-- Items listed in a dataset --
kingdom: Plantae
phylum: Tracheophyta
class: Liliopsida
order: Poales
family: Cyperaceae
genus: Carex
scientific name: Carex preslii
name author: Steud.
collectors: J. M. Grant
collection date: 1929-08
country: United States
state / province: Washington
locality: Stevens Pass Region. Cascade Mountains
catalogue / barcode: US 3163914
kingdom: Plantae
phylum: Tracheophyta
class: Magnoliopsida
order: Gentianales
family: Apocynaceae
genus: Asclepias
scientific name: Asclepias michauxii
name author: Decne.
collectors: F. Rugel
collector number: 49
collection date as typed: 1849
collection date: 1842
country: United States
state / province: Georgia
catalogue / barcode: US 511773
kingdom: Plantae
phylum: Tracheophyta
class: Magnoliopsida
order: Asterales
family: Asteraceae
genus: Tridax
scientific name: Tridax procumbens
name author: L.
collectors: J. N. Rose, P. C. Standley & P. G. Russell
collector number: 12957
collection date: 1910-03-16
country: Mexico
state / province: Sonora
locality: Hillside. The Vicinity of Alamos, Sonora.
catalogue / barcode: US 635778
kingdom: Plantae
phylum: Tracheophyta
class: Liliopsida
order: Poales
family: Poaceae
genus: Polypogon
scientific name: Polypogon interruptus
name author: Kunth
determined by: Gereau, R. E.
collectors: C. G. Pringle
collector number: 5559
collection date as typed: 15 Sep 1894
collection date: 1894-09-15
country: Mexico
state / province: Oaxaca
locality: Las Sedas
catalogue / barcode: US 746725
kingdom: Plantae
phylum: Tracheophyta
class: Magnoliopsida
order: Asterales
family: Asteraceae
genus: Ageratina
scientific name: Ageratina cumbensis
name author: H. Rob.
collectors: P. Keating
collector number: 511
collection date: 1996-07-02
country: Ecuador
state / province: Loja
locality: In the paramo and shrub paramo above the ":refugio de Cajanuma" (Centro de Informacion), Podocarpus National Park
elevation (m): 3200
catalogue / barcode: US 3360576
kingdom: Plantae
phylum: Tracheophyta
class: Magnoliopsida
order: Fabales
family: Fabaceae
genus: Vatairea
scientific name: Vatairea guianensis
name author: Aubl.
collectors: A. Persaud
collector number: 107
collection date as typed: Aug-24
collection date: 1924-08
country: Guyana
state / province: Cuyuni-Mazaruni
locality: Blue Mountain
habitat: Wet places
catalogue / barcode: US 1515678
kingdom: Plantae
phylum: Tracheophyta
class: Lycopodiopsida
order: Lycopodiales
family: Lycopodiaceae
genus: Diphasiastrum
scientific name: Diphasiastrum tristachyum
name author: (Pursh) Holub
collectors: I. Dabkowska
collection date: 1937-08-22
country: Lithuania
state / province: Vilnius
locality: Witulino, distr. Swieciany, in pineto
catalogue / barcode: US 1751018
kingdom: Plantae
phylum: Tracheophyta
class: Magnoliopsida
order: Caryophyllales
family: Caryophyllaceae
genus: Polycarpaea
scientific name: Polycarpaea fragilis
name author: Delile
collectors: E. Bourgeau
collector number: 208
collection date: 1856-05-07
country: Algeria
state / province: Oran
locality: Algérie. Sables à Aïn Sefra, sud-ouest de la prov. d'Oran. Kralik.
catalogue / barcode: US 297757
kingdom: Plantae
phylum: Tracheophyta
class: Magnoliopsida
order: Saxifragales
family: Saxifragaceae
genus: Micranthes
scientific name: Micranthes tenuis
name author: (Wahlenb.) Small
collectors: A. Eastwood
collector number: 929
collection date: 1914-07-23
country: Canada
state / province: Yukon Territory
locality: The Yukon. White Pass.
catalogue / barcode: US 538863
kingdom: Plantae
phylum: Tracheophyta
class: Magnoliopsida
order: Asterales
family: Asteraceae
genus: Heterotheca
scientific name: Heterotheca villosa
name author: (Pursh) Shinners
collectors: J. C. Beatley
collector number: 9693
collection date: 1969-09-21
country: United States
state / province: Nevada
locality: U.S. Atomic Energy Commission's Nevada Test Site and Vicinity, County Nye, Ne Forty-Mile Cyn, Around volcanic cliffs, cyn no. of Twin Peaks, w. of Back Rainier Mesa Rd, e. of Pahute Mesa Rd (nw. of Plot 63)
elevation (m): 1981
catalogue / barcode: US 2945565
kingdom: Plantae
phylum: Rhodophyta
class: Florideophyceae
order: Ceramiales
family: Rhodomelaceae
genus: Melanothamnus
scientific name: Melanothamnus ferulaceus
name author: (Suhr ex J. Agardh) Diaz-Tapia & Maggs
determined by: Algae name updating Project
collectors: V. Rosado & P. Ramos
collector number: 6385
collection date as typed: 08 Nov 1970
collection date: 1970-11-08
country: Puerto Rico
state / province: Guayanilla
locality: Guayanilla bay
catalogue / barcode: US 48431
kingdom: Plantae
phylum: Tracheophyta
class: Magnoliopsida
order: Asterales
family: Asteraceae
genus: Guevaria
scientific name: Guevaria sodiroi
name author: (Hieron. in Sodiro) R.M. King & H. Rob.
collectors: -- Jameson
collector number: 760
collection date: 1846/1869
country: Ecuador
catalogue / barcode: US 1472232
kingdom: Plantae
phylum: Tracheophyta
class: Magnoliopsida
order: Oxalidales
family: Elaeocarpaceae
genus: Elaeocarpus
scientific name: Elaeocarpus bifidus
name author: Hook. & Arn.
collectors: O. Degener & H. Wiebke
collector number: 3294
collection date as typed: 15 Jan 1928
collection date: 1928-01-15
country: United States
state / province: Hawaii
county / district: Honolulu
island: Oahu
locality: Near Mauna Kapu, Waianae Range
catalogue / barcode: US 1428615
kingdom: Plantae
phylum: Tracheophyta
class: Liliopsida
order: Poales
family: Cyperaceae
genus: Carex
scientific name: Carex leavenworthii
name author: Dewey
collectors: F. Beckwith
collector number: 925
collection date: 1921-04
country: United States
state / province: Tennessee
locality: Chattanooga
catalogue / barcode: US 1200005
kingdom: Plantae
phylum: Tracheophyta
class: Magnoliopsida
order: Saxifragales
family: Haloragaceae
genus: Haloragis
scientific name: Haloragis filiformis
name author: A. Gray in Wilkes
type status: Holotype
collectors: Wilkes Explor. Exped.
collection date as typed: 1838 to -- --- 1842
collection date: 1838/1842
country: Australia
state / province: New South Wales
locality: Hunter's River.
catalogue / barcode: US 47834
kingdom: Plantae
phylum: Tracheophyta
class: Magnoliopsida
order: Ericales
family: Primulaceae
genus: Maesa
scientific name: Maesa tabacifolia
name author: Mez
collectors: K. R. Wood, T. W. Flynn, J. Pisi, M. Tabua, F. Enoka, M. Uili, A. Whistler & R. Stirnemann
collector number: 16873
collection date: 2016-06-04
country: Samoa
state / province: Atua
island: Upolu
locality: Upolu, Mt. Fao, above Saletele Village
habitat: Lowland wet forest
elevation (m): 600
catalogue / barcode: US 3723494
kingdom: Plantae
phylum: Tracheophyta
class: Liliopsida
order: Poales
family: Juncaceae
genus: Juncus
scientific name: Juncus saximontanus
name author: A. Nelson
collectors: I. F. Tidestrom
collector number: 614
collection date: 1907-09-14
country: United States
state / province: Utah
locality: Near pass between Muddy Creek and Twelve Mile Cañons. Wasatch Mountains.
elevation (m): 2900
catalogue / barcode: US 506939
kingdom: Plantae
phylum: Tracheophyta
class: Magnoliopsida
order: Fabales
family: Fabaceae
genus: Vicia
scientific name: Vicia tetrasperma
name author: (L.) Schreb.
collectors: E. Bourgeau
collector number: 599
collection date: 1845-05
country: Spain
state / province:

-- INSTRUCTION --
Reproduce the entire listing above line for line, changing nothing.

-- PROBLEM SOLUTION --
kingdom: Plantae
phylum: Tracheophyta
class: Liliopsida
order: Poales
family: Cyperaceae
genus: Carex
scientific name: Carex preslii
name author: Steud.
collectors: J. M. Grant
collection date: 1929-08
country: United States
state / province: Washington
locality: Stevens Pass Region. Cascade Mountains
catalogue / barcode: US 3163914
kingdom: Plantae
phylum: Tracheophyta
class: Magnoliopsida
order: Gentianales
family: Apocynaceae
genus: Asclepias
scientific name: Asclepias michauxii
name author: Decne.
collectors: F. Rugel
collector number: 49
collection date as typed: 1849
collection date: 1842
country: United States
state / province: Georgia
catalogue / barcode: US 511773
kingdom: Plantae
phylum: Tracheophyta
class: Magnoliopsida
order: Asterales
family: Asteraceae
genus: Tridax
scientific name: Tridax procumbens
name author: L.
collectors: J. N. Rose, P. C. Standley & P. G. Russell
collector number: 12957
collection date: 1910-03-16
country: Mexico
state / province: Sonora
locality: Hillside. The Vicinity of Alamos, Sonora.
catalogue / barcode: US 635778
kingdom: Plantae
phylum: Tracheophyta
class: Liliopsida
order: Poales
family: Poaceae
genus: Polypogon
scientific name: Polypogon interruptus
name author: Kunth
determined by: Gereau, R. E.
collectors: C. G. Pringle
collector number: 5559
collection date as typed: 15 Sep 1894
collection date: 1894-09-15
country: Mexico
state / province: Oaxaca
locality: Las Sedas
catalogue / barcode: US 746725
kingdom: Plantae
phylum: Tracheophyta
class: Magnoliopsida
order: Asterales
family: Asteraceae
genus: Ageratina
scientific name: Ageratina cumbensis
name author: H. Rob.
collectors: P. Keating
collector number: 511
collection date: 1996-07-02
country: Ecuador
state / province: Loja
locality: In the paramo and shrub paramo above the ":refugio de Cajanuma" (Centro de Informacion), Podocarpus National Park
elevation (m): 3200
catalogue / barcode: US 3360576
kingdom: Plantae
phylum: Tracheophyta
class: Magnoliopsida
order: Fabales
family: Fabaceae
genus: Vatairea
scientific name: Vatairea guianensis
name author: Aubl.
collectors: A. Persaud
collector number: 107
collection date as typed: Aug-24
collection date: 1924-08
country: Guyana
state / province: Cuyuni-Mazaruni
locality: Blue Mountain
habitat: Wet places
catalogue / barcode: US 1515678
kingdom: Plantae
phylum: Tracheophyta
class: Lycopodiopsida
order: Lycopodiales
family: Lycopodiaceae
genus: Diphasiastrum
scientific name: Diphasiastrum tristachyum
name author: (Pursh) Holub
collectors: I. Dabkowska
collection date: 1937-08-22
country: Lithuania
state / province: Vilnius
locality: Witulino, distr. Swieciany, in pineto
catalogue / barcode: US 1751018
kingdom: Plantae
phylum: Tracheophyta
class: Magnoliopsida
order: Caryophyllales
family: Caryophyllaceae
genus: Polycarpaea
scientific name: Polycarpaea fragilis
name author: Delile
collectors: E. Bourgeau
collector number: 208
collection date: 1856-05-07
country: Algeria
state / province: Oran
locality: Algérie. Sables à Aïn Sefra, sud-ouest de la prov. d'Oran. Kralik.
catalogue / barcode: US 297757
kingdom: Plantae
phylum: Tracheophyta
class: Magnoliopsida
order: Saxifragales
family: Saxifragaceae
genus: Micranthes
scientific name: Micranthes tenuis
name author: (Wahlenb.) Small
collectors: A. Eastwood
collector number: 929
collection date: 1914-07-23
country: Canada
state / province: Yukon Territory
locality: The Yukon. White Pass.
catalogue / barcode: US 538863
kingdom: Plantae
phylum: Tracheophyta
class: Magnoliopsida
order: Asterales
family: Asteraceae
genus: Heterotheca
scientific name: Heterotheca villosa
name author: (Pursh) Shinners
collectors: J. C. Beatley
collector number: 9693
collection date: 1969-09-21
country: United States
state / province: Nevada
locality: U.S. Atomic Energy Commission's Nevada Test Site and Vicinity, County Nye, Ne Forty-Mile Cyn, Around volcanic cliffs, cyn no. of Twin Peaks, w. of Back Rainier Mesa Rd, e. of Pahute Mesa Rd (nw. of Plot 63)
elevation (m): 1981
catalogue / barcode: US 2945565
kingdom: Plantae
phylum: Rhodophyta
class: Florideophyceae
order: Ceramiales
family: Rhodomelaceae
genus: Melanothamnus
scientific name: Melanothamnus ferulaceus
name author: (Suhr ex J. Agardh) Diaz-Tapia & Maggs
determined by: Algae name updating Project
collectors: V. Rosado & P. Ramos
collector number: 6385
collection date as typed: 08 Nov 1970
collection date: 1970-11-08
country: Puerto Rico
state / province: Guayanilla
locality: Guayanilla bay
catalogue / barcode: US 48431
kingdom: Plantae
phylum: Tracheophyta
class: Magnoliopsida
order: Asterales
family: Asteraceae
genus: Guevaria
scientific name: Guevaria sodiroi
name author: (Hieron. in Sodiro) R.M. King & H. Rob.
collectors: -- Jameson
collector number: 760
collection date: 1846/1869
country: Ecuador
catalogue / barcode: US 1472232
kingdom: Plantae
phylum: Tracheophyta
class: Magnoliopsida
order: Oxalidales
family: Elaeocarpaceae
genus: Elaeocarpus
scientific name: Elaeocarpus bifidus
name author: Hook. & Arn.
collectors: O. Degener & H. Wiebke
collector number: 3294
collection date as typed: 15 Jan 1928
collection date: 1928-01-15
country: United States
state / province: Hawaii
county / district: Honolulu
island: Oahu
locality: Near Mauna Kapu, Waianae Range
catalogue / barcode: US 1428615
kingdom: Plantae
phylum: Tracheophyta
class: Liliopsida
order: Poales
family: Cyperaceae
genus: Carex
scientific name: Carex leavenworthii
name author: Dewey
collectors: F. Beckwith
collector number: 925
collection date: 1921-04
country: United States
state / province: Tennessee
locality: Chattanooga
catalogue / barcode: US 1200005
kingdom: Plantae
phylum: Tracheophyta
class: Magnoliopsida
order: Saxifragales
family: Haloragaceae
genus: Haloragis
scientific name: Haloragis filiformis
name author: A. Gray in Wilkes
type status: Holotype
collectors: Wilkes Explor. Exped.
collection date as typed: 1838 to -- --- 1842
collection date: 1838/1842
country: Australia
state / province: New South Wales
locality: Hunter's River.
catalogue / barcode: US 47834
kingdom: Plantae
phylum: Tracheophyta
class: Magnoliopsida
order: Ericales
family: Primulaceae
genus: Maesa
scientific name: Maesa tabacifolia
name author: Mez
collectors: K. R. Wood, T. W. Flynn, J. Pisi, M. Tabua, F. Enoka, M. Uili, A. Whistler & R. Stirnemann
collector number: 16873
collection date: 2016-06-04
country: Samoa
state / province: Atua
island: Upolu
locality: Upolu, Mt. Fao, above Saletele Village
habitat: Lowland wet forest
elevation (m): 600
catalogue / barcode: US 3723494
kingdom: Plantae
phylum: Tracheophyta
class: Liliopsida
order: Poales
family: Juncaceae
genus: Juncus
scientific name: Juncus saximontanus
name author: A. Nelson
collectors: I. F. Tidestrom
collector number: 614
collection date: 1907-09-14
country: United States
state / province: Utah
locality: Near pass between Muddy Creek and Twelve Mile Cañons. Wasatch Mountains.
elevation (m): 2900
catalogue / barcode: US 506939
kingdom: Plantae
phylum: Tracheophyta
class: Magnoliopsida
order: Fabales
family: Fabaceae
genus: Vicia
scientific name: Vicia tetrasperma
name author: (L.) Schreb.
collectors: E. Bourgeau
collector number: 599
collection date: 1845-05
country: Spain
state / province:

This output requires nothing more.